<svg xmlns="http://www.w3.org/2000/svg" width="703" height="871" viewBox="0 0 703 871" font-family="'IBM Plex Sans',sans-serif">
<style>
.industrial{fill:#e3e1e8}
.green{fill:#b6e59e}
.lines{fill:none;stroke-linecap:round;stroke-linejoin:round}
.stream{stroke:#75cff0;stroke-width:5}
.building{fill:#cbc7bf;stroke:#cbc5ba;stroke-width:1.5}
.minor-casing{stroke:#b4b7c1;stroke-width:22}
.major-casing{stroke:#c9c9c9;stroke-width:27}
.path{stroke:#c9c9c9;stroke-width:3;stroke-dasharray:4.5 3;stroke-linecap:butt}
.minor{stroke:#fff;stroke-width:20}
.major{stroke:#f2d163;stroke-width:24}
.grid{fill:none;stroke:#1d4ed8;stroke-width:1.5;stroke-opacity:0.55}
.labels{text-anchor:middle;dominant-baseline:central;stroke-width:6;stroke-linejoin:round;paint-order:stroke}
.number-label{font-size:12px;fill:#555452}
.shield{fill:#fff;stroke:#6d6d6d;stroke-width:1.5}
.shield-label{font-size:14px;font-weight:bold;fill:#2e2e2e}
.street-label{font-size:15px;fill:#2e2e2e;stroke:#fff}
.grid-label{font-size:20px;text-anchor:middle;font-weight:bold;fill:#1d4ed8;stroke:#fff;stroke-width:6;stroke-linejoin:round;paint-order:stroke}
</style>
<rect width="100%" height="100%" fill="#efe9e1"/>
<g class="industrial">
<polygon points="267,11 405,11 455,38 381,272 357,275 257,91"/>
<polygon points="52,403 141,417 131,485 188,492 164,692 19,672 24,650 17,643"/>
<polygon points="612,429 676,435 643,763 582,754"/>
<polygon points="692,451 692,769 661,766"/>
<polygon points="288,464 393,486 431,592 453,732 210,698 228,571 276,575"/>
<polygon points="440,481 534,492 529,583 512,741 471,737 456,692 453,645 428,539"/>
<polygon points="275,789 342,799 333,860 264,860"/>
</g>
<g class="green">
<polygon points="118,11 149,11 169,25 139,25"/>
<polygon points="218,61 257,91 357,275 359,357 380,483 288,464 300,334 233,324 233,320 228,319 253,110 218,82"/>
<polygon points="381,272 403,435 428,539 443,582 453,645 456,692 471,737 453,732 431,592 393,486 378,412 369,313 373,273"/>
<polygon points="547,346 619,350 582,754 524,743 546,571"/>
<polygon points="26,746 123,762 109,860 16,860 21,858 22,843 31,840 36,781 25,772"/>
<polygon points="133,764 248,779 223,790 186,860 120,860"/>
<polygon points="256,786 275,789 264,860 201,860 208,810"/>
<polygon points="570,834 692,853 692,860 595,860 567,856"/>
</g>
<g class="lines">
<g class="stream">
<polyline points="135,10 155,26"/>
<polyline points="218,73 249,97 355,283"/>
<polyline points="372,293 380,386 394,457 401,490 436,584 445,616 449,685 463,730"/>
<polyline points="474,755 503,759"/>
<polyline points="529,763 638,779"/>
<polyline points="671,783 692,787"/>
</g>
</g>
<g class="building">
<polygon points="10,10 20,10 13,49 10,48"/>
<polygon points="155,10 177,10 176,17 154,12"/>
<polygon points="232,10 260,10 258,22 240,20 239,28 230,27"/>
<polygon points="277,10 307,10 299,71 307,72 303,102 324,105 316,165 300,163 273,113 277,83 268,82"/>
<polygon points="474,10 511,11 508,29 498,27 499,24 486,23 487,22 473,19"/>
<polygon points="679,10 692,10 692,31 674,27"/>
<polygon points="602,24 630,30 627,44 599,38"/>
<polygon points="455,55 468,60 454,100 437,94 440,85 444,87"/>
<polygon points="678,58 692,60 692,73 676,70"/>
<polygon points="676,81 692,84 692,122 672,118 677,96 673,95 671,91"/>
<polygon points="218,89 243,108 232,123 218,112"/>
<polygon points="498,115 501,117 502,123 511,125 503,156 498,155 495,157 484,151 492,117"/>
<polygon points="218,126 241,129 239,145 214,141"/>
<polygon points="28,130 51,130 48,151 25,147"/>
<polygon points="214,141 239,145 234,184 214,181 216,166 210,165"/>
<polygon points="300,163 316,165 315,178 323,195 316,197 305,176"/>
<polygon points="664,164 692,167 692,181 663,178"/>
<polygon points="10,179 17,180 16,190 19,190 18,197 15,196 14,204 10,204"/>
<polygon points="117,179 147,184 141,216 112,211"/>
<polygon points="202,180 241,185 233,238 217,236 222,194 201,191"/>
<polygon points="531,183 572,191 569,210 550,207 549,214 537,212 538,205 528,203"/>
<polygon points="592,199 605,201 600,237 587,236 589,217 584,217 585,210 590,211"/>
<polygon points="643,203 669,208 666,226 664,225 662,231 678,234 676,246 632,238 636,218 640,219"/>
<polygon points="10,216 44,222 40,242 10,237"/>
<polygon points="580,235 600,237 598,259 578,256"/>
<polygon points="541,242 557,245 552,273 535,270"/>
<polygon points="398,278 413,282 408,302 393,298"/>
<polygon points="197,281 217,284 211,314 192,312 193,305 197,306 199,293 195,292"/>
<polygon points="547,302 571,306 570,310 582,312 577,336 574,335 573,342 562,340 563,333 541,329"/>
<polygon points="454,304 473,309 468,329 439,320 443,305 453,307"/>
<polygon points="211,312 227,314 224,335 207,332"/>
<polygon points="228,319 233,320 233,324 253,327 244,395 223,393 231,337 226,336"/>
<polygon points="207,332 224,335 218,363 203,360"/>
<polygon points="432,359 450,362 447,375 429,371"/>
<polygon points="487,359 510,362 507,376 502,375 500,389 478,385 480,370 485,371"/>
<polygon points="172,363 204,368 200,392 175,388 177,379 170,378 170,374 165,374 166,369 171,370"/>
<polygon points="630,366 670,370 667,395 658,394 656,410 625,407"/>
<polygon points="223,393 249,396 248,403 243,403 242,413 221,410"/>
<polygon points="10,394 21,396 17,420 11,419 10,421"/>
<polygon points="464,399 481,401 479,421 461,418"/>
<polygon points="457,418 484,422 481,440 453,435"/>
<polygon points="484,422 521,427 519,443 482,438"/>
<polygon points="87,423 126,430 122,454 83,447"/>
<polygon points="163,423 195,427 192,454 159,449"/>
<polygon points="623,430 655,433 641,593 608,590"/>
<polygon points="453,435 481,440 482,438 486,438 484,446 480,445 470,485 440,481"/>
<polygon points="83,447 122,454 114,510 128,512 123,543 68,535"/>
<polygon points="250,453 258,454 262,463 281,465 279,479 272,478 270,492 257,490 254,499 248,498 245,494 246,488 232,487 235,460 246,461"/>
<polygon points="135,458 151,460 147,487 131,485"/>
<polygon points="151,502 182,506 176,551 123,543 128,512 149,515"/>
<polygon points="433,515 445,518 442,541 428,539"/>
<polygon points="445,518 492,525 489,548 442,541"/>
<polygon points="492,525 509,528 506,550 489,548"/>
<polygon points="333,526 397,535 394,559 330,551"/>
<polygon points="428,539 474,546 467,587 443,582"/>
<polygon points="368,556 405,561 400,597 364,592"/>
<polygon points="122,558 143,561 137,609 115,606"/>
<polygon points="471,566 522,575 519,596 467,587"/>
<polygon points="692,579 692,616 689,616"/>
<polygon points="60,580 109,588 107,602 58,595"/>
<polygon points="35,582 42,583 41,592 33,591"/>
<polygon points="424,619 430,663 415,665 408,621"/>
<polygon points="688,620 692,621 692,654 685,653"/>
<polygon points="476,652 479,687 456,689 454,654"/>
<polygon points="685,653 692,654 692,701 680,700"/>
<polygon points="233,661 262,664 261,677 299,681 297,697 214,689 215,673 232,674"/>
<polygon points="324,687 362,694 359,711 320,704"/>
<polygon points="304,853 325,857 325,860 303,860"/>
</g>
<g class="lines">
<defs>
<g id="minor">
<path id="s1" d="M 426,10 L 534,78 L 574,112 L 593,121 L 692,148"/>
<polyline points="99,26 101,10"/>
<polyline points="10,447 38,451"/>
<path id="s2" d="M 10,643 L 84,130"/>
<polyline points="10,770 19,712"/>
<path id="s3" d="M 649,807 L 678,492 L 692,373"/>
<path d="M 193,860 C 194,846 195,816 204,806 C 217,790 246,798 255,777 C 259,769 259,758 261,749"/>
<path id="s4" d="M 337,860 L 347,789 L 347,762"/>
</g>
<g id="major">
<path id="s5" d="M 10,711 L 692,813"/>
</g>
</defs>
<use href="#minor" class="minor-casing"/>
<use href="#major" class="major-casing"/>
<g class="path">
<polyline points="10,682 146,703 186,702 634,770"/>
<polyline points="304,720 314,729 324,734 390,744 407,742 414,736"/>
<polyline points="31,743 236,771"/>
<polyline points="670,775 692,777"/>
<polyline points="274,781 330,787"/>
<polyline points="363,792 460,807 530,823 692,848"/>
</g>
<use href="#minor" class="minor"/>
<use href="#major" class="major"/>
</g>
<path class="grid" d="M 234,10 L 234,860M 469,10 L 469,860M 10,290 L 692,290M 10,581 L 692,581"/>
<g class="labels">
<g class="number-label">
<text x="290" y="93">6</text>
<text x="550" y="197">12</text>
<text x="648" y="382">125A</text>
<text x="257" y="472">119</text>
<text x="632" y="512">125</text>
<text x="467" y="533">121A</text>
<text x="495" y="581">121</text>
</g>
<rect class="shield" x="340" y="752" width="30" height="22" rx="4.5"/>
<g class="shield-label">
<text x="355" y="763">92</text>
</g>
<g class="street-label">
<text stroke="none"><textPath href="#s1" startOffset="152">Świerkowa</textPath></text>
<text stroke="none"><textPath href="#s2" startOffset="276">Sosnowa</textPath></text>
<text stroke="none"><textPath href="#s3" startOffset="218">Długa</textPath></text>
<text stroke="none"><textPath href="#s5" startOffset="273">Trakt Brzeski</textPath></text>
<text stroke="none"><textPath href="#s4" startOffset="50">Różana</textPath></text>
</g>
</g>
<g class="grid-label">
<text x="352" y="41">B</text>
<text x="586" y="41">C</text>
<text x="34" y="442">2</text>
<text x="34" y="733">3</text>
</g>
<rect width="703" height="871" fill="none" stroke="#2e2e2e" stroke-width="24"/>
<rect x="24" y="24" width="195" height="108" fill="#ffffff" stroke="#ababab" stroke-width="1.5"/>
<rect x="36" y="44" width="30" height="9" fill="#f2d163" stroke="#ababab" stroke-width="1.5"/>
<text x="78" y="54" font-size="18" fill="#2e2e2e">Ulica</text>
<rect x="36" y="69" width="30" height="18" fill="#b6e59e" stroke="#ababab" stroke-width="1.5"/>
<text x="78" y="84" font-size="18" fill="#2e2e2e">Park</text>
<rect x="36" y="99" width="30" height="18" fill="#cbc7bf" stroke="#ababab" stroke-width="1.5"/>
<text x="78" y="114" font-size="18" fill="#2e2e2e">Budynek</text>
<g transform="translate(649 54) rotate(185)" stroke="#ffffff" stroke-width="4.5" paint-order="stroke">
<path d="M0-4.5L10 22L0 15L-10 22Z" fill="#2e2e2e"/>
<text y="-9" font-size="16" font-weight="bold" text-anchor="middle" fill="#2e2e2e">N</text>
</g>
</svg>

-*-

WHAT YOU HAVE TO DO ▸
Find the string "linecap" in the entries above and return each line that holds it.

TASK ANSWER ▸
.lines{fill:none;stroke-linecap:round;stroke-linejoin:round}
.path{stroke:#c9c9c9;stroke-width:3;stroke-dasharray:4.5 3;stroke-linecap:butt}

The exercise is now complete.